PAGINAFRAGMENT:
*-*-*

Zernike, Anne (1887-1972)

 
English | Nederlands

ZERNIKE, Anne (geb. Amsterdam 30-4-1887 – gest. Amersfoort 6-3-1972), eerste vrouwelijke predikant van Nederland. Dochter van Carl Friedrich August Zernike (1859-1922), schoolhoofd en pedagoog, en Antje Dieperink (1859-1932), onderwijzeres. Anne Zernike trouwde op 30-9-1915 in Schoterland (tegenwoordig gemeente Heerenveen) met Jan Mankes (1889-1920), kunstschilder. Uit dit huwelijk werd 1 zoon geboren.

Anne Zernike werd geboren als oudste van zeven kinderen in een onderwijzersgezin. De ouders hadden allebei wiskunde gestudeerd. Haar vader was hoofd van een lagere school in Amsterdam en een gezaghebbend pedagoog, haar moeder had voor het huwelijk ook voor de klas gestaan. De kinderen kregen een vrije en in religieus opzicht vrijzinnige opvoeding. Het moet een bijzonder gezin zijn geweest: haar zus Elisabeth (1891-1982) werd een gewaardeerd romanschrijfster, haar broer Frits (1888-1966) zou in 1953 de Nobelprijs voor natuurkunde krijgen. Volgens Elisabeth, die in 1927 een artikel met jeugdherinneringen publiceerde, besloot Anne al tijdens haar schooltijd dat ze theologie wilde gaan studeren en predikante worden. Dat was omdat ze onder de indruk was van Jacoba Mossel, godsdienstonderwijzeres bij de Vrije Gemeente. Ook heeft Anne Zernike onder invloed gestaan van Aleida Nijland, een in die tijd bekende voorvechtster van vrouwenrechten. Op de meisjes-HBS aan de Keizersgracht kreeg Anne Zernike les van haar.

Studie

Nadat de Doopsgezinde Broederschap in 1905 als eerste kerkgenootschap in Nederland besloten had om het ambt voor vrouwen open te stellen, begon Anne Zernike meteen aan haar studie theologie aan de Gemeentelijke Universiteit Amsterdam. Om toegelaten te worden tot het Doopsgezind Seminarium moest zij zich aansluiten bij de Doopsgezinde Broederschap. Samen met Elisabeth begon ze daarom de diensten van doopsgezinde predikant A.K. Kuiper in de Singelkerk te bezoeken. Op 22-jarige leeftijd liet Anne zich door hem dopen. Niets stond haar toelating tot het seminarium en een toekomstig predikantschap nog in de weg.

*-*-*

GETOONDE GEGEVENS:
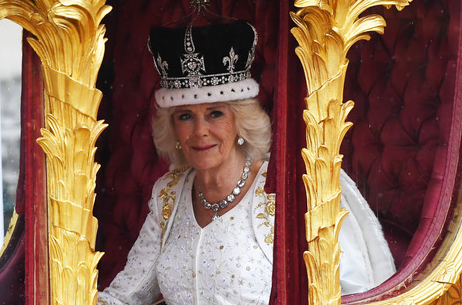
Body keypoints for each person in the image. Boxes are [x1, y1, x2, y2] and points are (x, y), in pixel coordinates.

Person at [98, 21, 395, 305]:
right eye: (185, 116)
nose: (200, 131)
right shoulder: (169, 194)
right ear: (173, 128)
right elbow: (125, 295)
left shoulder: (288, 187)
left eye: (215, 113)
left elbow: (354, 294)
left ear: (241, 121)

*-*-*

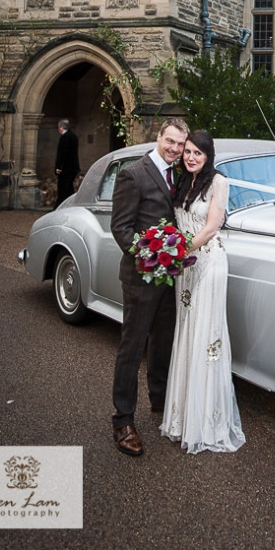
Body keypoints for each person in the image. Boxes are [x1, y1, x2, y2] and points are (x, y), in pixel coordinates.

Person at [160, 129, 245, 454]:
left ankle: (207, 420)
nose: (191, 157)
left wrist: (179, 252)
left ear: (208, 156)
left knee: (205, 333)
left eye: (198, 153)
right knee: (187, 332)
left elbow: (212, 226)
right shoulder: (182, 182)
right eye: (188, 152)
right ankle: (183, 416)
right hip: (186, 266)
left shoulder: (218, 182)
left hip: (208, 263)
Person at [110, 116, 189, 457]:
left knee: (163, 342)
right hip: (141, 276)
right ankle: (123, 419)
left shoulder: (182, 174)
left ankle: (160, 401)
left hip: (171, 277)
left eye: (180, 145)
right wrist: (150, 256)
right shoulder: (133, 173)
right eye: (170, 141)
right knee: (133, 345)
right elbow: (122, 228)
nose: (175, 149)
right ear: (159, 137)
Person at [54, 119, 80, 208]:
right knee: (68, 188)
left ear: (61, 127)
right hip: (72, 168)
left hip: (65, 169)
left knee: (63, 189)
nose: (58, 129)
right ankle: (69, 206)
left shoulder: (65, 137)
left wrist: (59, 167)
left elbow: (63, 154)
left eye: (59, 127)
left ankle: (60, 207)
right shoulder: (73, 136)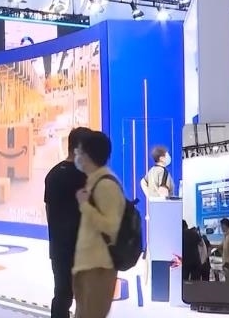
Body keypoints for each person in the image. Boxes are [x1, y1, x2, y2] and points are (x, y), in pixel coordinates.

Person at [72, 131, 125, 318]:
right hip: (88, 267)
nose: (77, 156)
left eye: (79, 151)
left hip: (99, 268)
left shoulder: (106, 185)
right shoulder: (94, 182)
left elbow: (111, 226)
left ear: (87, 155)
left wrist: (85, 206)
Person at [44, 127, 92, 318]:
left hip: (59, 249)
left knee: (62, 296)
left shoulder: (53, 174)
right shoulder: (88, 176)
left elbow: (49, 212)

*-*-*

OPDRACHT: Schrijf alstublieft het stuk uit de tekst over Anne Zernike over, van "ZERNIKE, Anne (geb." tot en met "1 zoon geboren.".

OPLOSSING:
ZERNIKE, Anne (geb. Amsterdam 30-4-1887 – gest. Amersfoort 6-3-1972), eerste vrouwelijke predikant van Nederland. Dochter van Carl Friedrich August Zernike (1859-1922), schoolhoofd en pedagoog, en Antje Dieperink (1859-1932), onderwijzeres. Anne Zernike trouwde op 30-9-1915 in Schoterland (tegenwoordig gemeente Heerenveen) met Jan Mankes (1889-1920), kunstschilder. Uit dit huwelijk werd 1 zoon geboren.